Additional research in this area will focus on how to make deposit contracts more appealing, and how to tailor different programs to best match the psychological and behavioral profiles of different smokers. “Just as people’s genes may determine their response to certain drugs, people’s mindsets and behavior patterns likely dictate which types of incentive programs will work best for them,” Halpern said.
Limitations of the study
The study had its own set of limitation. First, the low rate of acceptance of the deposit programs required protocol modifications to restrict the proportions of participants who would be randomly assigned to those groups. Implementing these limitations preserved balance in participant characteristics across groups and preserved power for all effectiveness analyses but limited the precision of analyses comparing the efficacy of reward and deposit groups.
Second, only 41 per cent of the participants had access to free pharmacologic and behavioral cessation aids through their employee benefits. However, smoking-cessation rates were not higher among those with access to such aids, a finding that suggests that the superiority of incentives would hold in populations with universal access.
Third, in all trial groups, nearly half the smokers who quit at the end of the intervention at 6 months did not document sustained abstinence through 12 months. This suggests similar durability of financial incentives to nicotine-replacement therapy and bupropion, for which relapse after completion of treatment has also occurred in roughly 50 per cent of the participants. Secondary analyses suggest that the true relapse rates in our trial may have been lower, given the reduction in submission of any samples at 12 months across groups
Strengths of the study
In addition to comparing financial incentives for smoking cessation in a large number of participants, the trial measured the specific contributions of acceptance and efficacy of the interventions to their overall effectiveness.

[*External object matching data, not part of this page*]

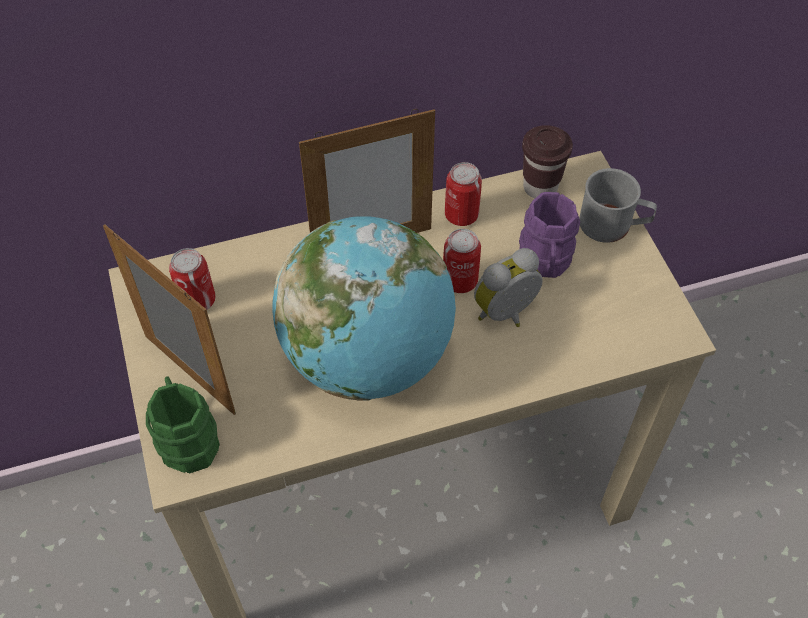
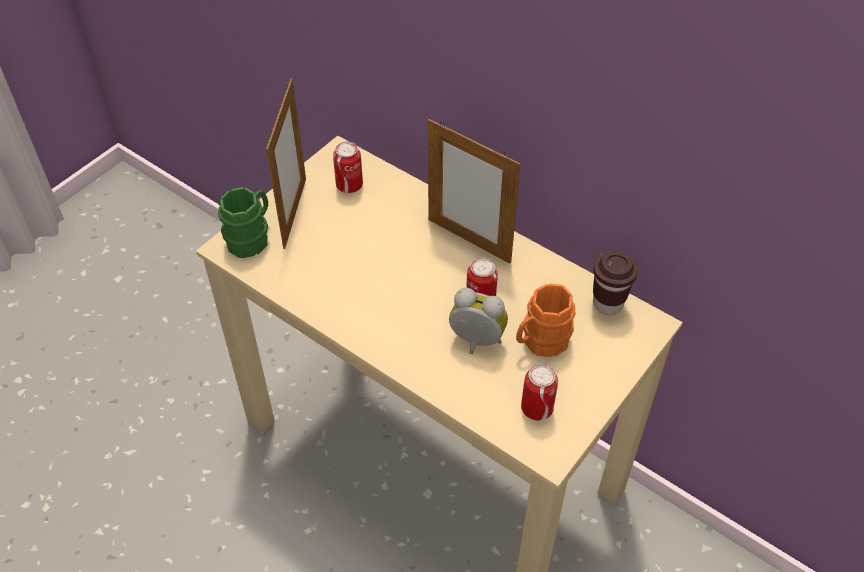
camera: 55 degrees right, 5 degrees down
globe [272,216,456,400] -> none
can [445,162,482,226] -> can moved to [521,364,558,420]
purple mug [519,192,580,278] -> orange mug [516,284,575,357]
grey mug [579,168,657,243] -> none

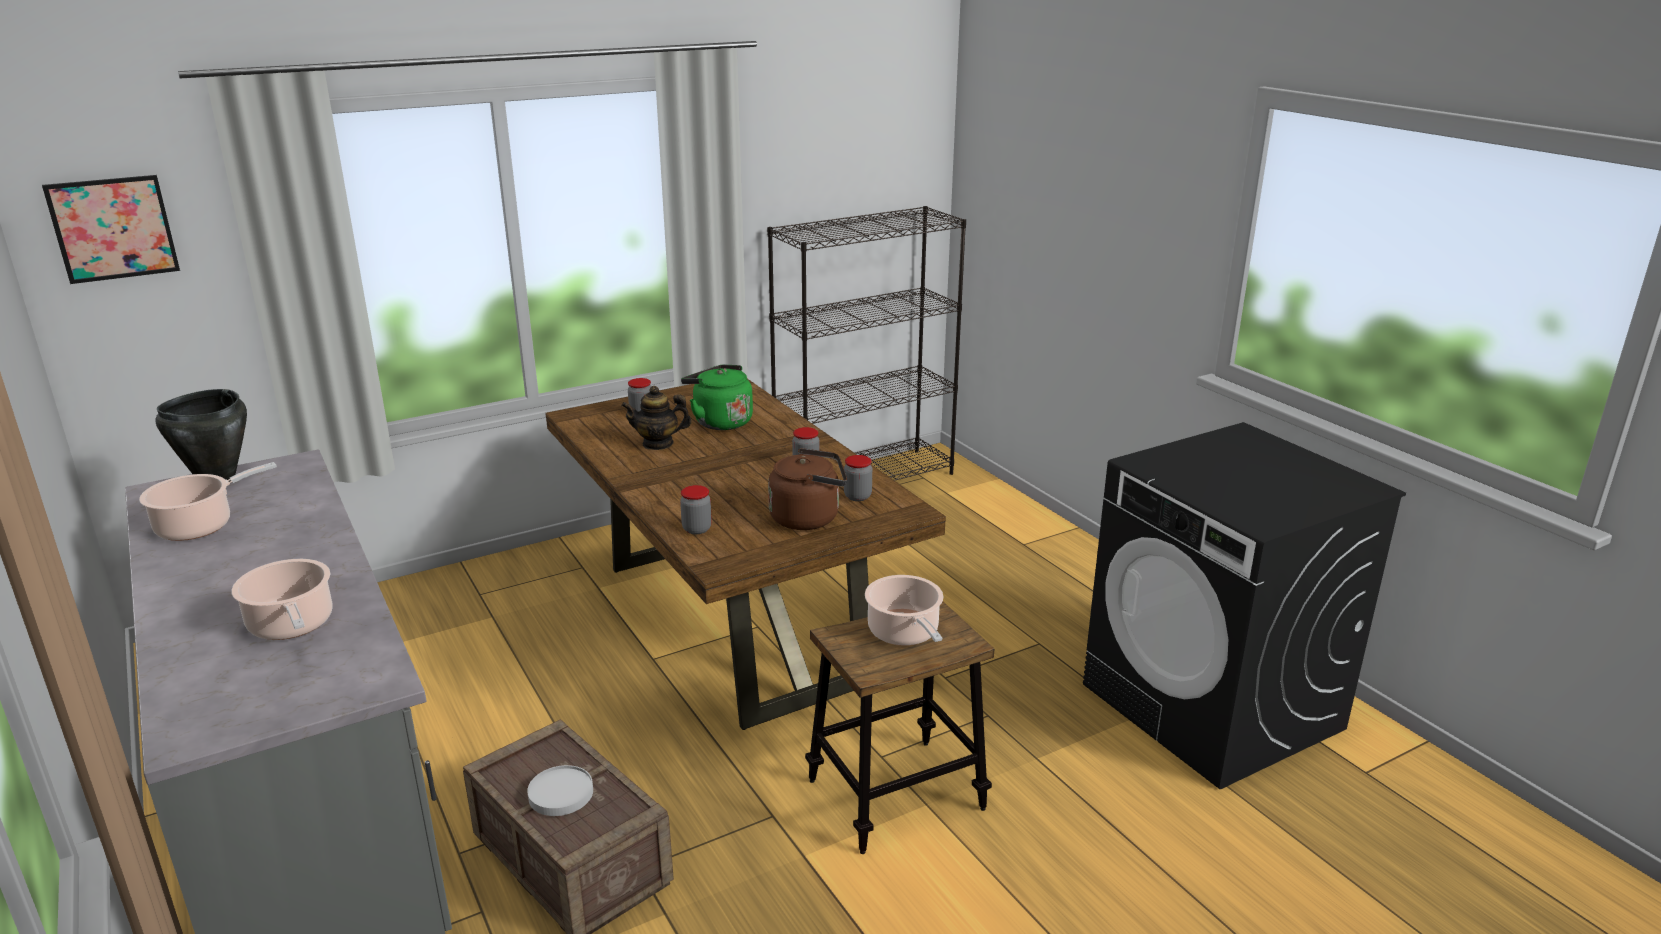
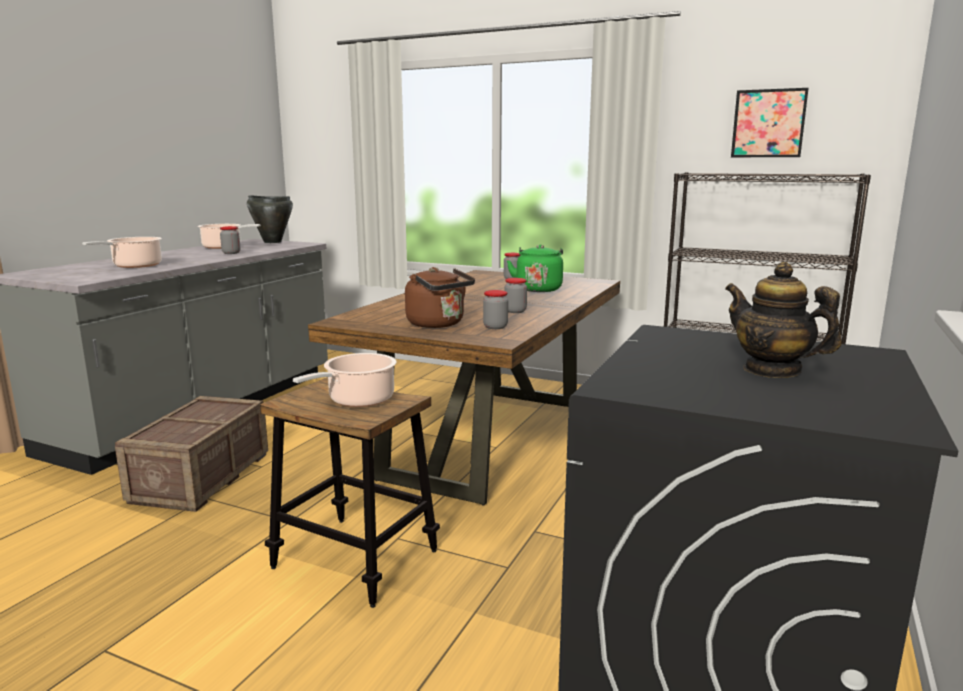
camera: 55 degrees right, 10 degrees down
picture [42,175,180,284] -> picture moved to [731,88,809,157]
white plate [527,765,593,816] -> none
teapot [621,386,692,450] -> teapot moved to [725,262,842,378]
jar [680,485,712,534] -> jar moved to [220,226,240,254]

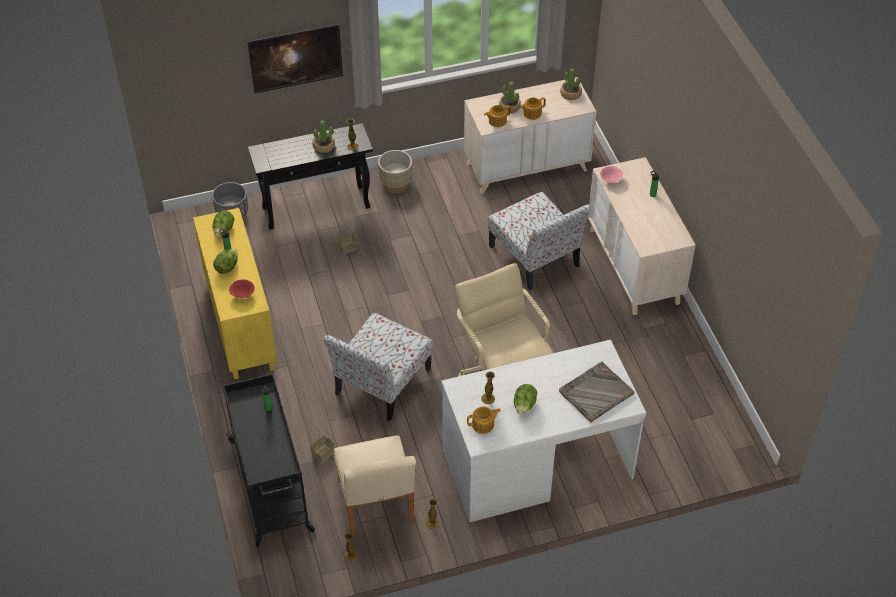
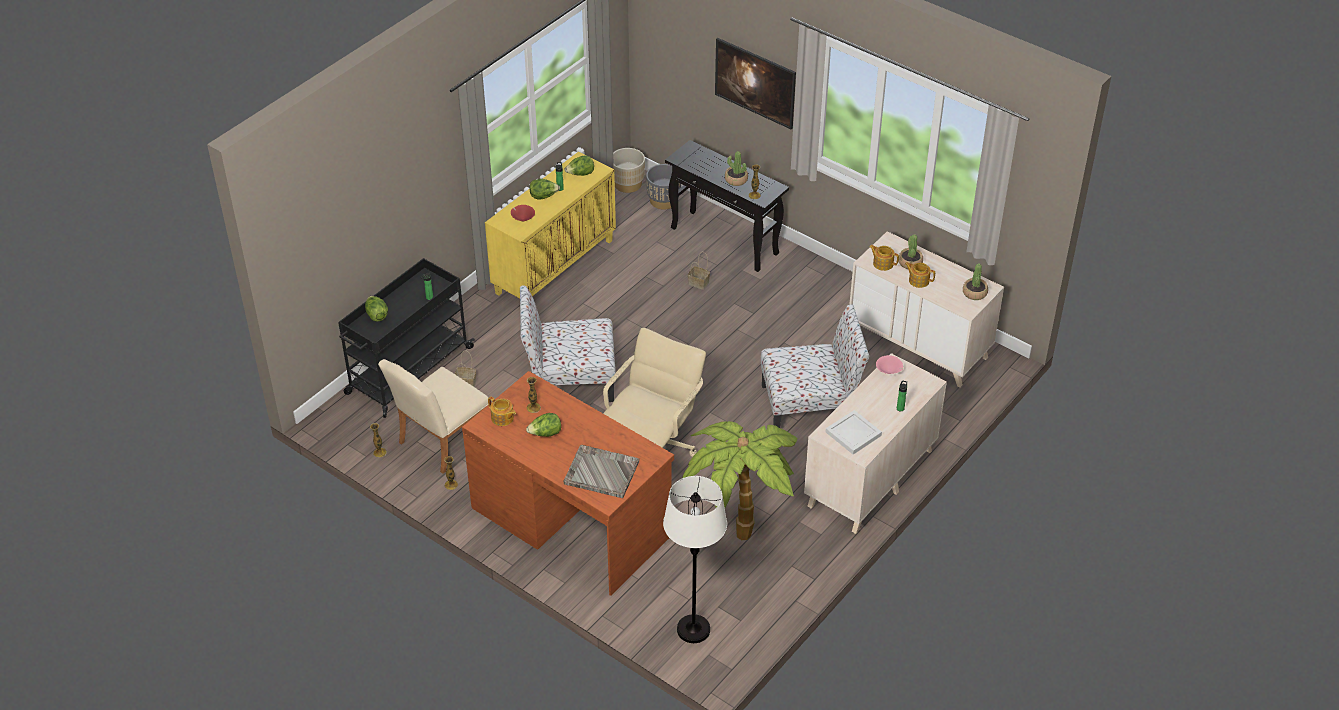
camera: 55 degrees right, 5 degrees down
beige planter [378,150,412,194] -> beige planter moved to [613,148,645,193]
white desk [441,340,646,522] -> brown desk [462,371,674,596]
chair [488,192,591,291] -> chair turned 120 degrees counterclockwise [761,304,869,428]
none -> lettuce [365,296,388,321]
none -> white floor lamp [663,476,727,643]
none -> potted plant [682,421,797,540]
none -> white tray [825,410,882,454]

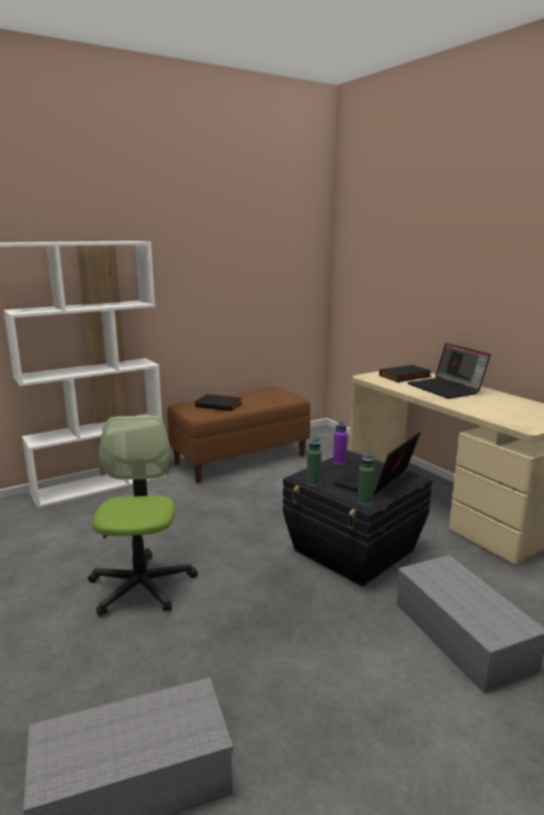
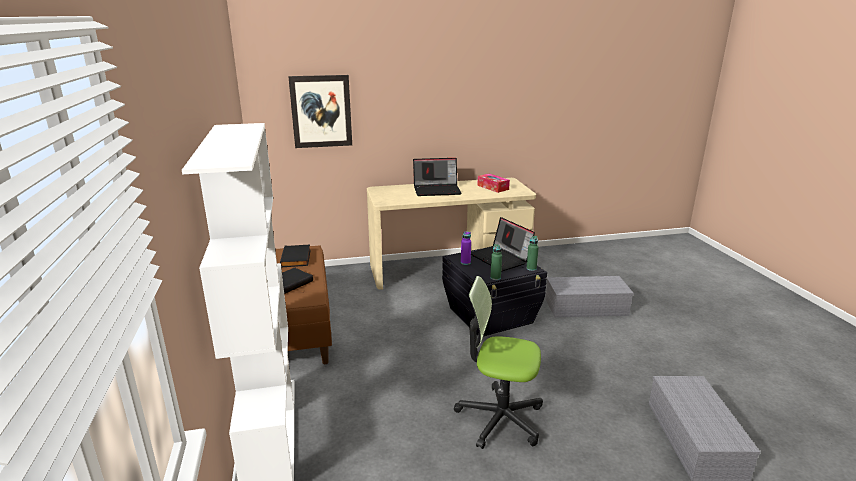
camera: 70 degrees left, 5 degrees up
black book [379,365,432,382] -> black book moved to [280,245,311,268]
none -> picture [288,75,352,148]
none -> tissue box [477,174,510,193]

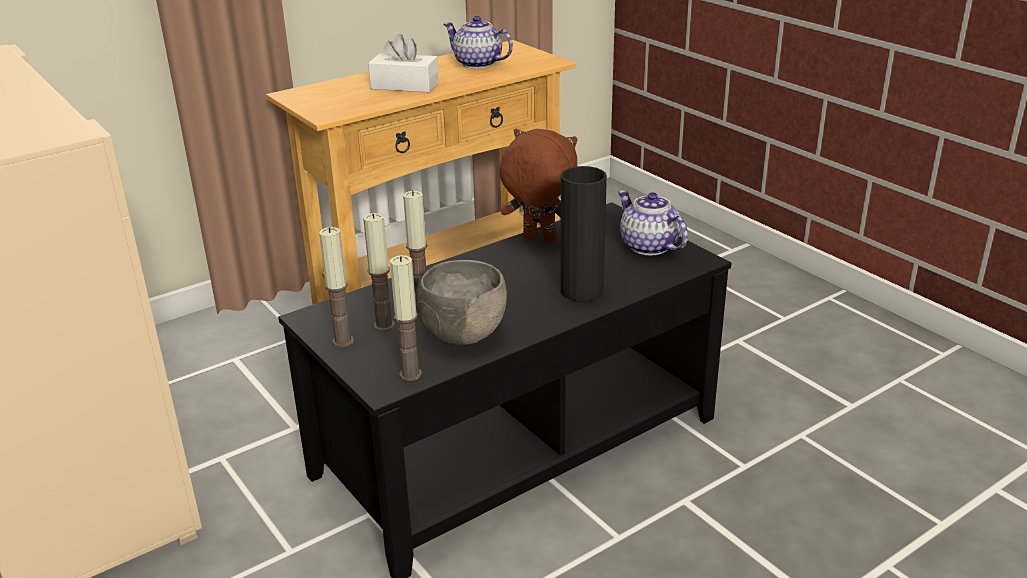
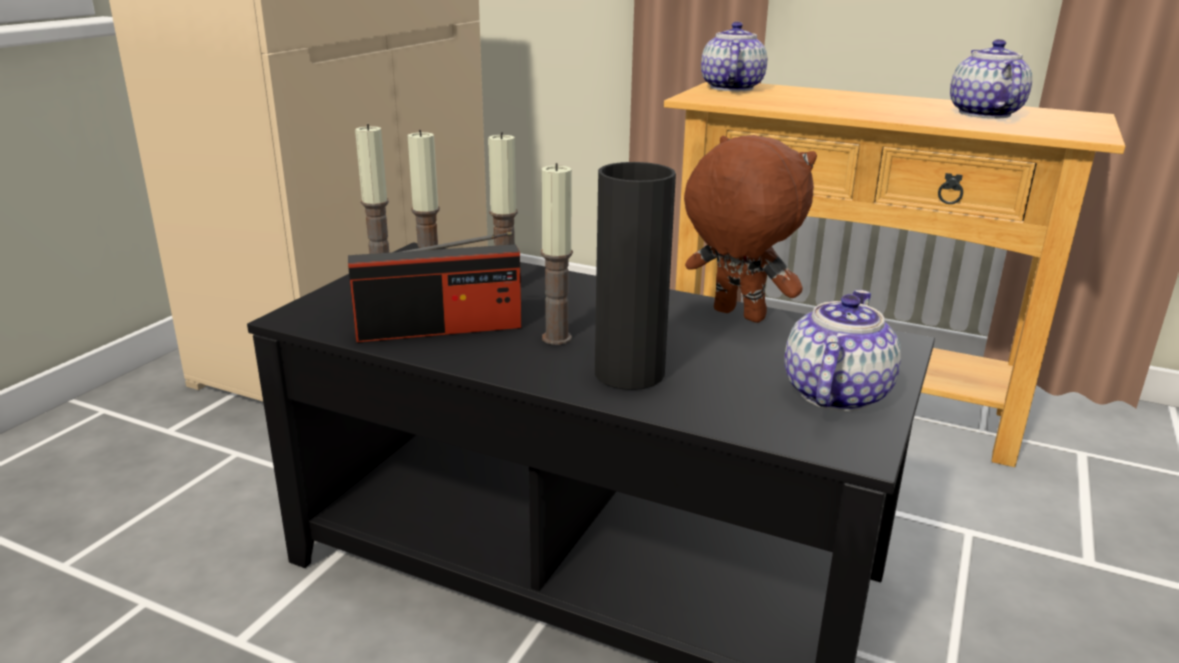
camera: 60 degrees right, 5 degrees down
white tissue box [368,34,439,93] -> none
candle [390,255,422,381] -> candle moved to [541,163,573,345]
grey bowl [416,260,507,345] -> radio [348,231,521,343]
brown plush toy [499,128,577,244] -> brown plush toy turned 45 degrees counterclockwise [684,135,817,323]
none -> teapot [701,22,767,91]

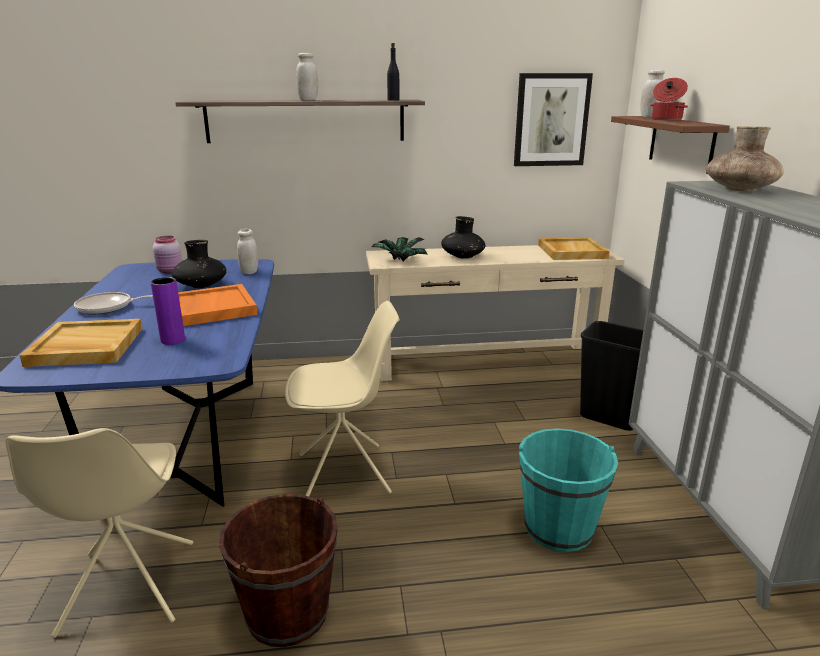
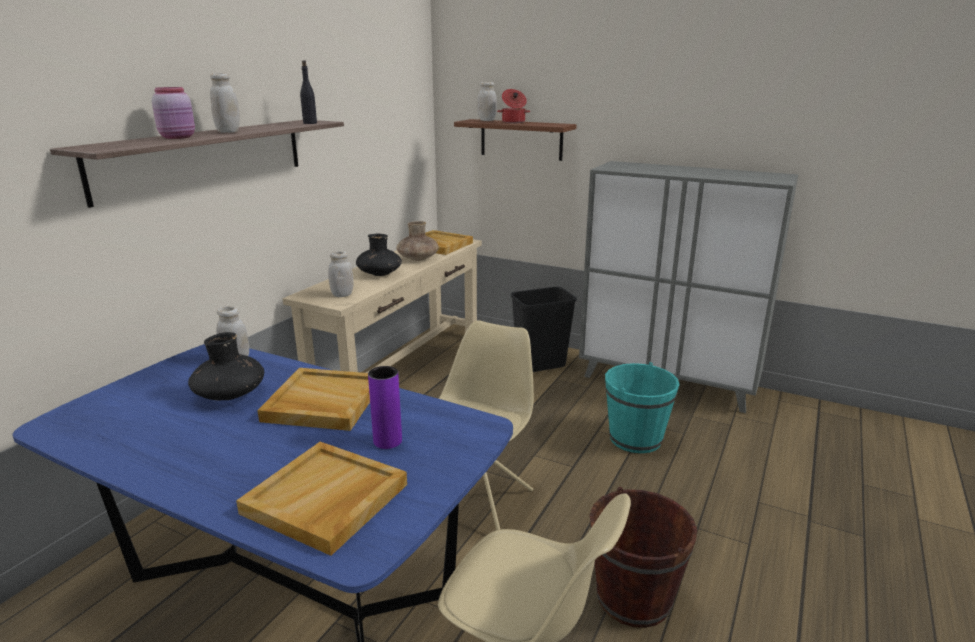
camera: 55 degrees left, 0 degrees up
frying pan [74,292,153,314] -> none
pink jar [153,236,182,274] -> pink jar moved to [152,87,195,139]
orange tray [178,284,258,326] -> beige tray [257,368,370,431]
potted plant [371,237,427,261] -> white jar [328,251,354,297]
picture [514,73,593,166] -> none
brown vase [706,126,784,191] -> brown vase moved to [396,221,439,261]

This trial also compared multiple incentive programs with design features based on behavioral economic theory, including repeated payments to reinforce target behaviors, bonus payments at the end of the intervention to offset smokers’ tendencies to discount the importance of future events, and the provision of ongoing feedback regarding participants’ accrued gains and losses contingent on their self-reported smoking status to maximize the effect of regret aversion.
Finally, this trial randomly selected participants for screening cotinine tests to prevent nonsmokers from enrolling. The robustness of our findings in analyses accounting for potential participation of nonsmokers provides strong evidence regarding the effectiveness of incentives.